Ein weiteres Beispiel, da Sie es auch angeführt haben, ist der so genannte Cluster „Luft- und Raumfahrt“. In diesem Cluster ist das Deutsche Zentrum für Luft- und Raumfahrt in Oberpfaffenhofen eine sehr wichtige Größe. Für das Deutsche Zentrum für Luft- und Raumfahrt hat Bayern 6,5 Millionen Euro bereitgestellt – das sind gerade einmal 1,5 % –, während der Bund 229 Millionen Euro zahlt.
Leider ist meine Zeit um. Ich hätte gerne noch weitere Punkte aufgezählt, bei denen ein Dank an den Bund, aber zugleich ein Mea culpa notwendig ist, weil Bayern auf diesem Gebiet mehr tun könnte.
Ich hoffe, wir haben demnächst Zeit, über die Mittelstandsförderung und das entsprechende Gesetz zu diskutieren, das erneuert werden soll. Wir haben in unseren Anträgen deutlich gemacht, wo wir Förderschwerpunkte und mehr Haushaltsklarheit haben wollen. Ich glaube, es ist gut nachvollziehbar, dass wir dem Haushalt nicht zustimmen werden.
Herr Präsident, Hohes Haus! Frau Kollegin Dr. Kronawitter, Ihre Schlussbemerkung, Sie könnten dem Haushalt nicht zustimmen, haben wir sehr wohl zur Kenntnis genommen. Wir haben nichts anderes erwartet. Dabei hat Ihr Redebeitrag meines Erachtens sehr deutlich gemacht, dass es Ihnen außerordentlich schwer fällt, diesem Haushalt nicht zuzustimmen.
Das, was Sie an Punkten gebracht haben – ich werde darauf noch zu sprechen kommen –, möchte ich durch Beispiele verdeutlichen.
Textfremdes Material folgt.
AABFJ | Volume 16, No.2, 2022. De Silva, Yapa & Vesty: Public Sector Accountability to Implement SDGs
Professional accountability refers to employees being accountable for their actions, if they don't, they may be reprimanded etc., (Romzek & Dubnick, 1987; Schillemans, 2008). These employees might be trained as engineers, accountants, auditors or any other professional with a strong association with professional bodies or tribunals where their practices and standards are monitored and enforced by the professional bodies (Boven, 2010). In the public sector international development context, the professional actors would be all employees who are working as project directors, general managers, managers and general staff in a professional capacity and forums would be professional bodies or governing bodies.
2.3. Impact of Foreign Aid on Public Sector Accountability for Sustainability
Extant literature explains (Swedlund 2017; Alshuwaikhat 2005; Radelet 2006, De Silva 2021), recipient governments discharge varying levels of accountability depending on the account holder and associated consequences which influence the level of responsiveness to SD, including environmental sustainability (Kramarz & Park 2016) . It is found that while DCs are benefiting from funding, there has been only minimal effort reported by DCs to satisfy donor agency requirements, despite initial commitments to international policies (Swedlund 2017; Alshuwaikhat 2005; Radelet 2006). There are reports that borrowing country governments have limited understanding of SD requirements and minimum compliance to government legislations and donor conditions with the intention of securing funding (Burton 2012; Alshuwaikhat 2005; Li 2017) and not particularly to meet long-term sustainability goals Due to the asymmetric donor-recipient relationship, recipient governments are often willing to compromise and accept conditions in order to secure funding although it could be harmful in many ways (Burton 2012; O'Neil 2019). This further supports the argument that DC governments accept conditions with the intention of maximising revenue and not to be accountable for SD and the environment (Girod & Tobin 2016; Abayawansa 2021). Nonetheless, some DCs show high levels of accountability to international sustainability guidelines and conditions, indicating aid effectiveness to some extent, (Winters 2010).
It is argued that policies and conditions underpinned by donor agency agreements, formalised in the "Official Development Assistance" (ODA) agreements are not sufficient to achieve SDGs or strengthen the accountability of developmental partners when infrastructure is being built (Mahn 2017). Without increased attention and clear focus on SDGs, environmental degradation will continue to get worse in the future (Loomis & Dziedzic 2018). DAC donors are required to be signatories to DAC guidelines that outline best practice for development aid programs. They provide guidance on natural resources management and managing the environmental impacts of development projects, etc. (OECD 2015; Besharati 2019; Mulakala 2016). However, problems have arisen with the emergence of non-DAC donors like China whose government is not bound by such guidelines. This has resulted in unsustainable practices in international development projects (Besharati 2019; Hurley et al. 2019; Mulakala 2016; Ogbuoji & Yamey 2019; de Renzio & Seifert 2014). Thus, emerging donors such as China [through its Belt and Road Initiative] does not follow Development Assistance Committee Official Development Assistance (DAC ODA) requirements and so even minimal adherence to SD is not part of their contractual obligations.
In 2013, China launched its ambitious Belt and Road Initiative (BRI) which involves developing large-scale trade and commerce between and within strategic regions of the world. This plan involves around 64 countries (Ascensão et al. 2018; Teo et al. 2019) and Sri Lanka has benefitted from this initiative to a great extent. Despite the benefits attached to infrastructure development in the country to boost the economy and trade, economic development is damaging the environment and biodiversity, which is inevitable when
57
Sie haben zum Beispiel das Thema Clusterbildung und Nicht-Einstellen in den Haushalt angesprochen.
Ich glaube, dass ganz klar gesagt werden muss: Die Aussage des Herrn Staatsekretärs widerspricht dem nicht, was wir im Haushaltsausschuss diskutiert und beschlossen haben, aus dem ganz einfachen Grund, weil es eine Reihe von Förderprogrammen und Haushaltstiteln gibt, wo man Clusterbildung sehr wohl unterstützen kann. Das, was heute vom Minister gesagt wurde – und was übrigens von ihm auch schon im Zusammenhang mit den Haushaltsberatungen im Haushaltsausschuss deutlich gemacht wurde –, ist einzig und allein die Tatsache, dass die Staatsregierung an einem separaten Programm, das im
März vorliegen soll, arbeitet. Wenn Sie schon den Begriff der Haushaltsklarheit und Haushaltswahrheit strapazieren, Frau Kollegin, dann muss ich Ihnen sagen, dass gerade bei Einhaltung der Haushaltsklarheit dann kein Titel notwendig ist, wenn man heute noch nicht weiß, ob ein Titel notwendig ist, und wenn ja, wie er dotiert werden muss.
Das ist dann letztlich ein Thema der Vorlage des Programms und des Nachtragshaushaltes, und damit gibt es eigentlich keinen Dissens.